Proenza Schouler’s Jack McCollough and Lazaro Hernandez want women to play with their clothes.
Their ath-glam pre-fall vision is about versatility, using plenty of jersey and stretch along with luxe hair calf, leopard pattern, velvet and feathers for a collection that could theoretically carry a woman from her Peloton to Pastis — if she fancies working out in ostrich-feather-trimmed bike shorts, that is.
While not exactly performance wear, these clothes were made to adapt and move — and looked fab doing it.
Take the green viscose silk knit twist racer-back trapeze dress, which could be wrapped and fitted in a number of ways using an oversized jeweled safety pin.
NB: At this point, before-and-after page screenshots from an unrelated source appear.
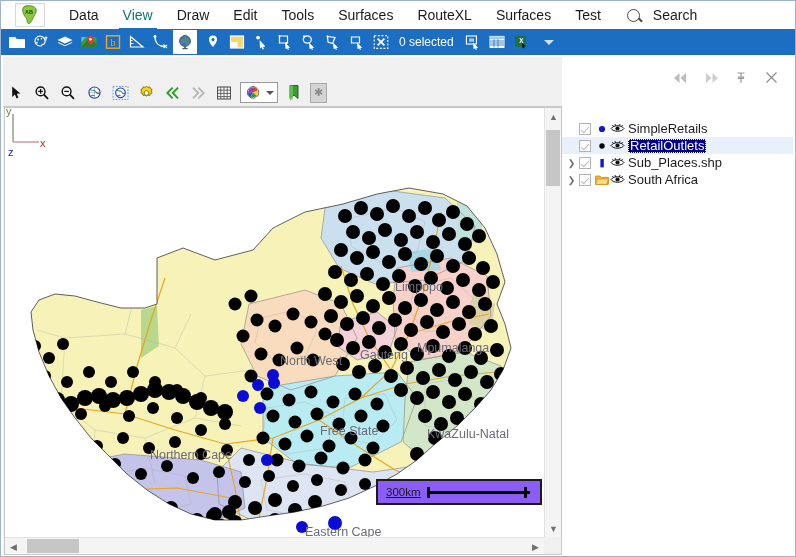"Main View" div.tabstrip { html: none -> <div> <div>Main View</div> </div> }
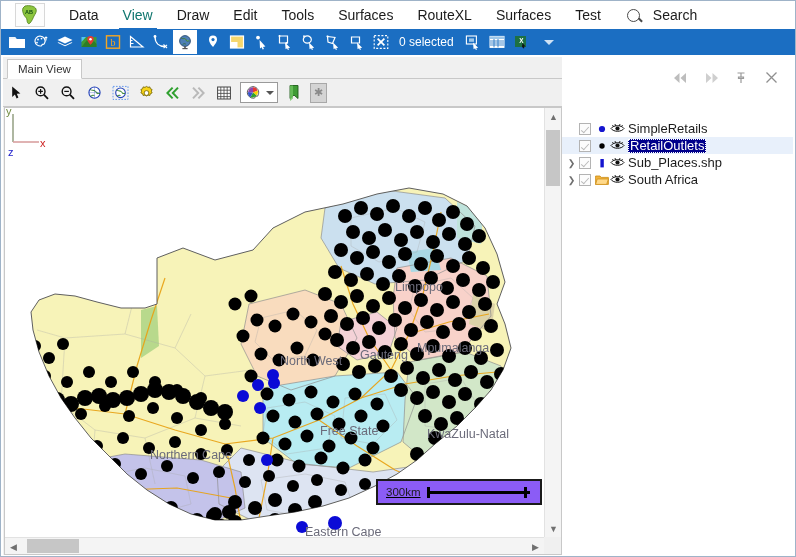"SimpleRetails" .lname { font-size: 13px -> 17px }
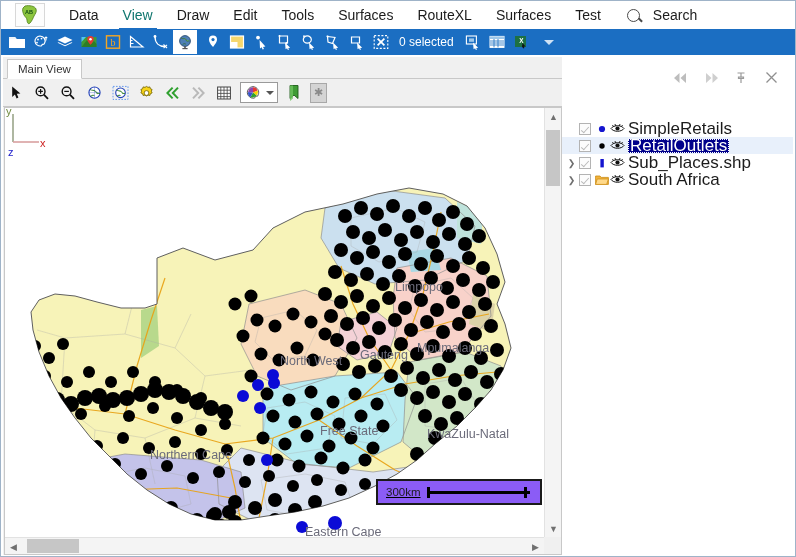"RetailOutlets" .lrow.selected .lname { padding: 0 2px -> 0 8px }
“It’s friendly to a lot of different body shapes,” said McCollough. “A lot of the dresses in particular are quite versatile — you can belt them in front and make them baggy and loose in back, or wear them open and tenty. We did all these button sleeves across the dresses that you can fasten all the way down or button off and on to create this kind of ruffle. We love clothes you can wear a lot of different ways.”
“It’s nice to have a playfulness with clothes,” Hernandez added.
A sleeveless black pleated jersey halter dress with crocheted midriff and bubble hem could go with leggings for day and heels at night, while a white crepe dress with adaptable, buttoned long sleeves had the added surprise of a leopard print lining revealing itself as the body moved.
A black napa glove leather pintucked dress seemed as light as a parachute, as did a floor length ecru sequined dress with the ease of a T-shirt, cinched with a belt in front and falling in a dramatic cape back.
“Last season, we were inspired by travel…and the freedom to be able to finally explore the world. This is taking notes of that season but bringing her back to the city.…It’s more urban and fanciful and fun,” said Hernandez.
Their customer may be back to the real world after her first post-lockdown vacation, but she’s not about to sacrifice comfort.
For instance, the designers have been refining their long, lean, side-buttoned tailored jacket with slim sleeves and rounded shoulders, a silhouette that first appeared on Ella Emhoff for fall 2021. For pre-fall, it’s less suity and more stretchy, in powder blue stretch crepe or abstract zebra stretch jacquard, with extra-long leggings unzipped at the ankles and spilling over square-toe loafers.
“It’s this great bias-stretch woven fabric that’s really stretchy on length grain and cross grain. We’ve been taking out the shoulder pads and linings, so it’s got the sharpness of a suit but the ease and stretch of a piece of knitwear. It feels modern,” said Hernandez.
The car coat was another key piece, rendered beautifully in lipstick red hair calf and worn over black wide-legged cropped stretch crepe trousers with feather trim pushing the return of the extreme flare. The designers’ new Braid bag, which comes in molded Neoprene with a soft, puffy braided strap, also had a sporty sophistication.
“We wanted to bring the attitude of athletic clothes to urban tailoring,” said Hernandez.
The designers have worked at opening up their brand to more women by launching the lower-priced White Label, incorporating more forgiving fabrics and expanding accessories offerings. This collection is another step in that direction.
Worth noting that while they have had multiseason success partnering with Birkenstock, they’ve never done a true athletic wear collaboration. Maybe it’s time.